Maya não dispensava declarações de amor e muito menos momentos românticos, mas se sentir amada era incrível.
--- Não quero sair daqui.
Vicent falou isso se aninhando a curva do pescoço de Maya, sorriu com aquele gesto.
Naquele momento ele pareceu uma criança mimada que não aceitava um não como resposta.
--- Não haja assim, sabe que precisamos buscar as crianças, combinamos que iríamos buscá-las hoje pela manhã.
--- Eu não me esqueci disso, mas estar aqui é tão bom que não penso em absolutamente nada.
--- Também sinto o mesmo, mas não podemos ficar por mais tempo aqui, sabe disso.
--- Sim, não poderemos ficar, mas voltaremos em breve.
--- Claro, precisa cumprir sua palavra.
--- Cumprirei, Maya, nós não usamos nenhuma p******o.
--- Não precisamos.
--- Usa algum método contraceptivo?
--- Eu não posso ter filhos.
--- Isso é sério?
--- Sim, descobri isso na adolescência.
--- Por isso Maverick disse que você era a pessoa certa.
--- O que disse?
--- Nada.
Vicent falou aquilo para si mesmo, por isso Maya não ouviu bem, agora entendia o que Maverick quis dizer naquele dia.
Por tantas vezes ele disse que Maya era a esposa ideal, só descobriu o motivo naquele momento.
Maya foi organizar a bagunça, Vicent a ajudou, não deixaria ela fazer tudo sozinha.
Aprendeu desde cedo que o marido também deve ajudar sua esposa em casa, não se importava com isso, fazia de bom grado.
Deixando tudo organizado foram para o carro, a hora de ir embora havia chegado.
Olhando pela janela do carro, Maya fechou os olhos, respirou o ar daquele lugar profundamente.
Queria ter também o cheiro dali gravado em sua memória, desse modo não teria nem como se esquecer.

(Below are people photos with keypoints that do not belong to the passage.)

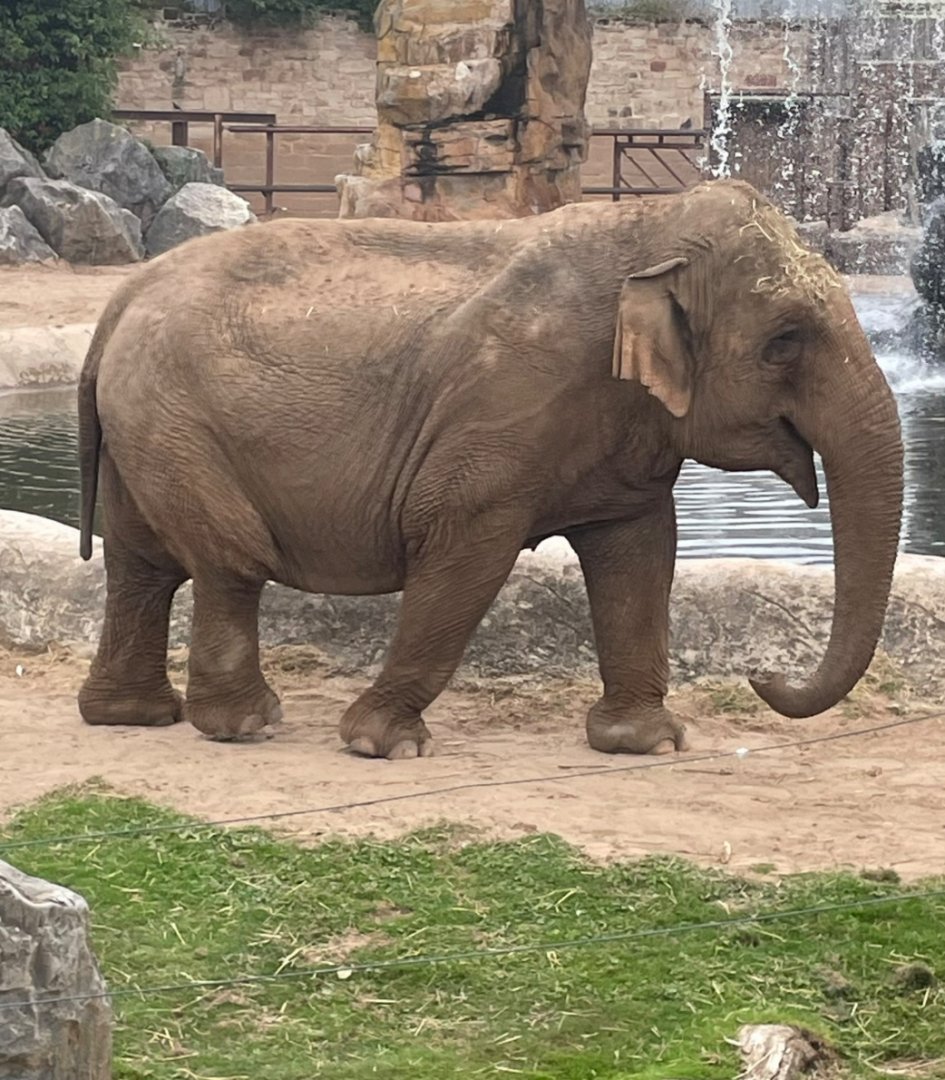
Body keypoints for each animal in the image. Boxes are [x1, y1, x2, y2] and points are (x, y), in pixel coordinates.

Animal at [76, 178, 904, 759]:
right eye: (784, 341)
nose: (761, 674)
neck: (643, 226)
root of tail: (123, 296)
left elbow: (639, 554)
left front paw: (645, 744)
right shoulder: (504, 409)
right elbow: (462, 547)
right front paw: (380, 744)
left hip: (144, 425)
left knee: (140, 563)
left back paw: (132, 716)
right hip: (176, 420)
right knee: (227, 561)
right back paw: (245, 725)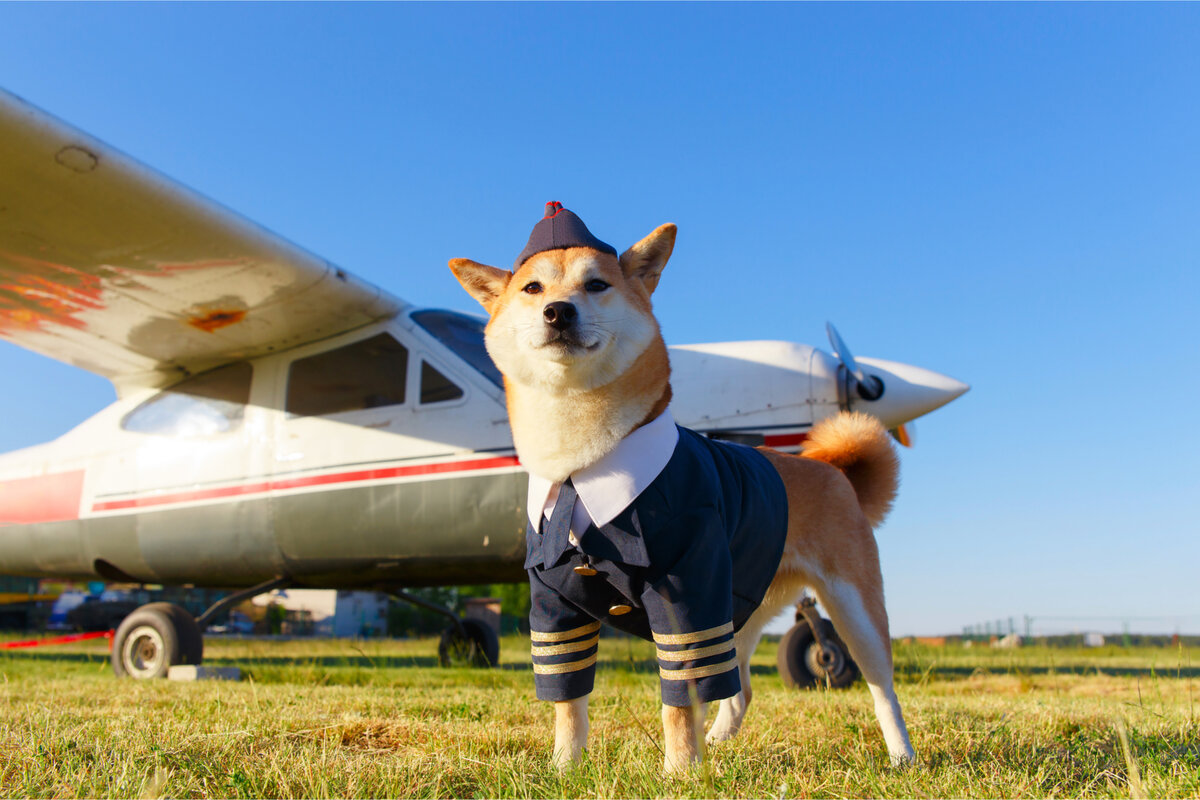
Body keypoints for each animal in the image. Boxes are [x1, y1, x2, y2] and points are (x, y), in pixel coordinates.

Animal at [446, 203, 912, 772]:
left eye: (596, 284)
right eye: (533, 288)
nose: (558, 311)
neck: (581, 468)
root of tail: (832, 469)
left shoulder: (686, 593)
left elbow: (678, 698)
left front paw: (679, 771)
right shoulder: (553, 603)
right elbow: (568, 700)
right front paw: (564, 767)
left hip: (851, 605)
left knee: (882, 688)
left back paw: (902, 755)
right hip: (741, 604)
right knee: (739, 690)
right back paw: (720, 741)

Passaram em casa primeiramente, tomaram banho juntos e Maya preparou o café da manhã.
Como sempre as refeições eram na mesa, ela não abria mão disso jamais.
Para ela as refeições ficavam mais saborosas quando feita em conjunto e reunido.

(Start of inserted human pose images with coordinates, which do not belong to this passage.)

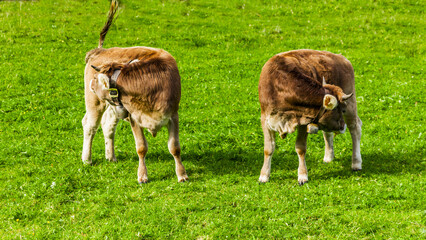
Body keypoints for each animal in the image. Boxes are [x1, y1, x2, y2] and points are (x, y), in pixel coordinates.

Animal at [81, 0, 188, 183]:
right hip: (95, 103)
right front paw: (142, 175)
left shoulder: (173, 115)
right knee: (89, 125)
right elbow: (141, 147)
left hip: (113, 107)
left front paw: (181, 175)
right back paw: (87, 159)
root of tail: (101, 50)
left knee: (107, 124)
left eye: (98, 79)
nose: (92, 83)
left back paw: (111, 157)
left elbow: (175, 147)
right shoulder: (133, 117)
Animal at [256, 48, 362, 184]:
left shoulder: (303, 121)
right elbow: (268, 149)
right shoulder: (265, 119)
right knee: (327, 132)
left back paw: (356, 163)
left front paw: (302, 175)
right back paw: (328, 156)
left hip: (351, 104)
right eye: (339, 109)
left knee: (355, 128)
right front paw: (264, 175)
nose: (342, 126)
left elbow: (300, 148)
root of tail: (341, 58)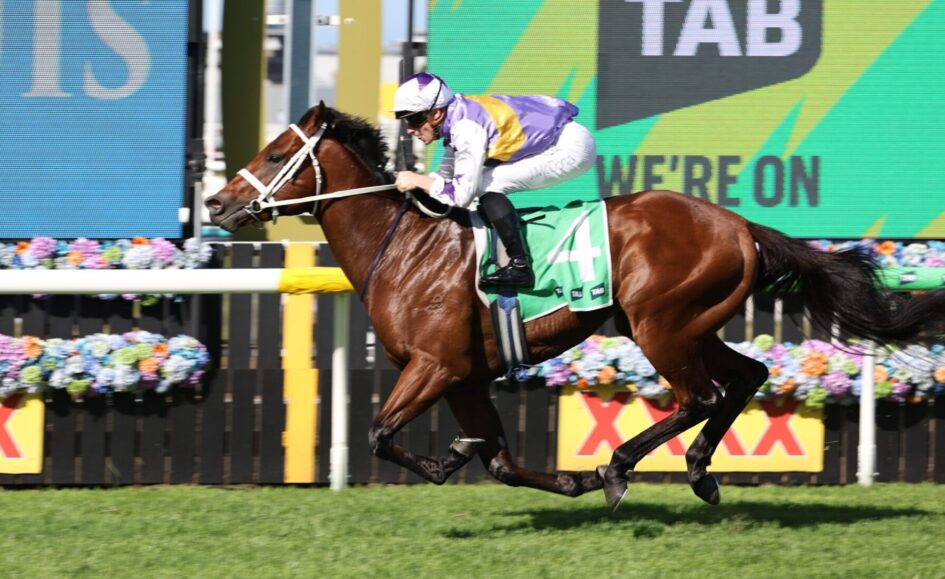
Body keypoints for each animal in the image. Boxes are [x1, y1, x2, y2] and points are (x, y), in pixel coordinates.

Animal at [205, 103, 945, 509]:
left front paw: (453, 462)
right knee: (747, 377)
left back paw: (620, 466)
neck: (407, 246)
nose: (214, 202)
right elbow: (498, 460)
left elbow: (380, 434)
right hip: (690, 323)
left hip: (659, 323)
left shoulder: (435, 366)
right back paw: (699, 472)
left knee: (700, 396)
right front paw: (533, 475)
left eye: (275, 152)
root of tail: (738, 225)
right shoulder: (465, 375)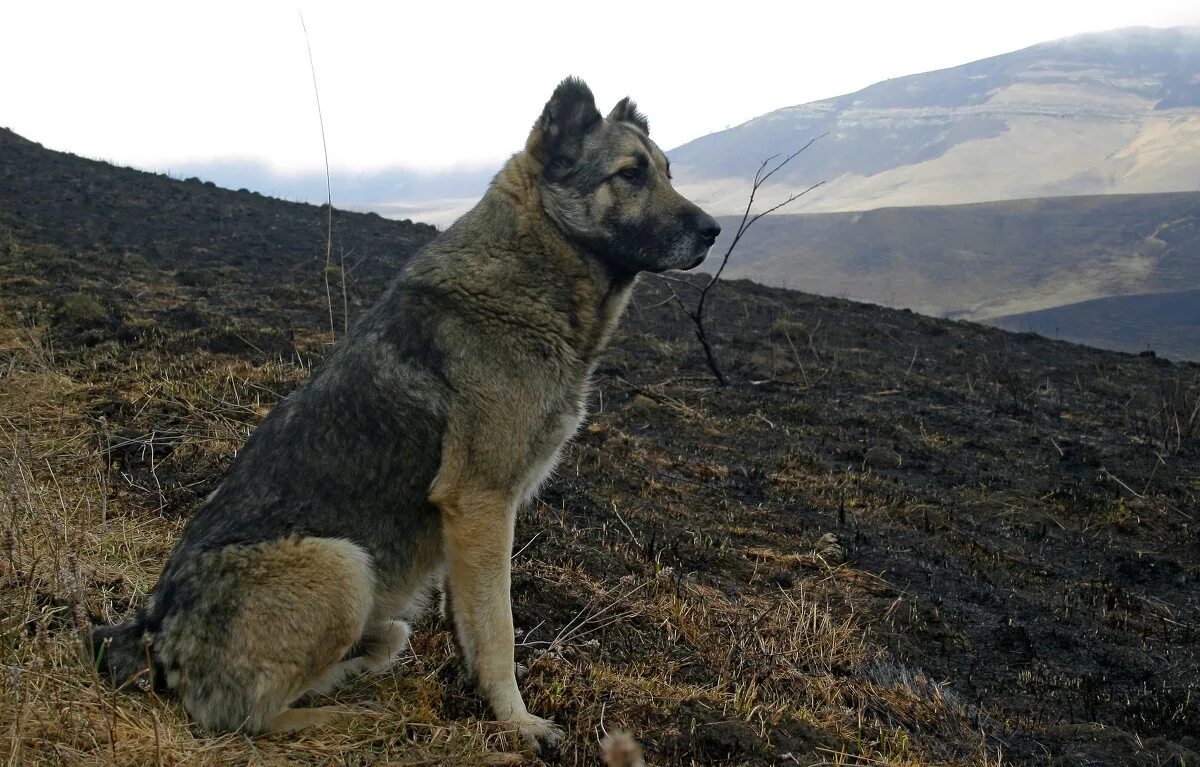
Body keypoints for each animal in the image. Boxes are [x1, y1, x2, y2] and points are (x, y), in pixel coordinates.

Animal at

--- Como está indo o seu desempenho com Audrey?
--- Ela não está tão a vontade mas está melhor que antes, só preciso ter paciência, o que não me falta mais.

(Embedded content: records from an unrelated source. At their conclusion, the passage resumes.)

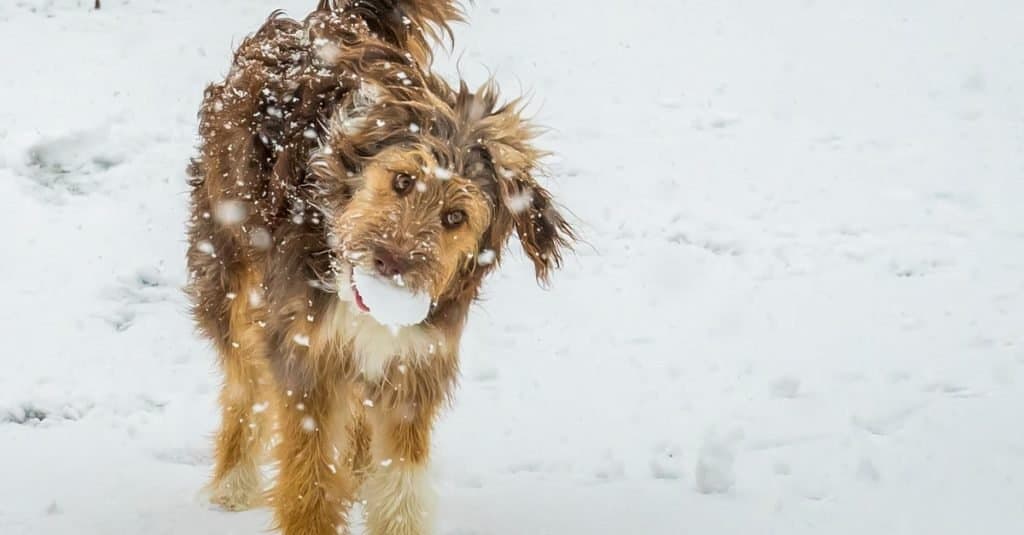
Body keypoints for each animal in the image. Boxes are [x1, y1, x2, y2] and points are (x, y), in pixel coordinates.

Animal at [180, 2, 573, 528]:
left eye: (455, 217)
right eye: (403, 181)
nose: (391, 262)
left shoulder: (413, 364)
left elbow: (400, 487)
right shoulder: (305, 356)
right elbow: (309, 478)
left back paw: (357, 471)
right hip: (228, 269)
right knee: (245, 382)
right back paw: (233, 483)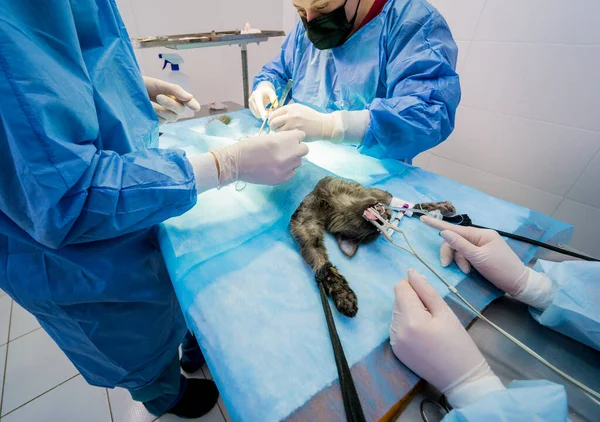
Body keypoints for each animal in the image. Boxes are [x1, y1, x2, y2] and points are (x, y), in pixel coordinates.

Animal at [290, 176, 454, 318]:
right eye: (375, 228)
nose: (388, 217)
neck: (336, 204)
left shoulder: (375, 193)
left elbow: (403, 204)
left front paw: (439, 208)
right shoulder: (306, 227)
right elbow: (323, 265)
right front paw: (344, 296)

--- É engraçado alguém que era inimigo da paciência se tornar tão paciente assim.
--- Uma prova de que nada nessa vida é impossível, obrigado por não desistir de mim Maya, teve várias oportunidades de desistir, mas não fez isso.
--- E como eu poderia desistir? Eu entrei nesse casamento determinada a viver um casamento feliz, e a amar você, não poderia desistir.
--- Ainda assim, foram dias difíceis, eu não conseguiria suportar tudo que você suportou.
--- Que foi difícil isso foi.
Tomaram café da manhã enquanto conversavam sobre diversos assuntos.
Vicent estava se descobrindo naquele tempo que decidiu recomeçar a sua vida.
Muitas coisas estava acontecendo em sua vida, nunca viveu dias tão incríveis.
Sua felicidade só aumentava a cada dia que se passava, não sabia como não decidiu fazer aquilo antes.
Estava tão cego, obcecado pela empresa e pelo seu trabalho, que não podia enxergar o que estava bem à frente do seu nariz.
Maya realmente chegou para mudar muita coisa, nem sabia como poderia agradecer a ela por tanto.
Após o café da manhã foram para a casa dos pais de Vicent, buscariam as crianças.
Assim que chegaram, as duas estavam com Omar brincando no jardim.
Maya entrou para conversar com Elena, e as crianças foram com ela, Vicent foi conversar com o pai.
--- Seu semblante está radiante, finalmente descobriu como é bom viver a vida?
--- Sim pai, demorou mas eu descobri.
--- Às vezes não é tarde para descobrir o que está bem debaixo do nosso nariz, você teve sorte de não ter sido tarde demais.
--- Não foi por sorte pai, foi por Maya, não posso negar que muitas pessoas fizeram um papel importante no meu recomeço, mas ela foi essencial.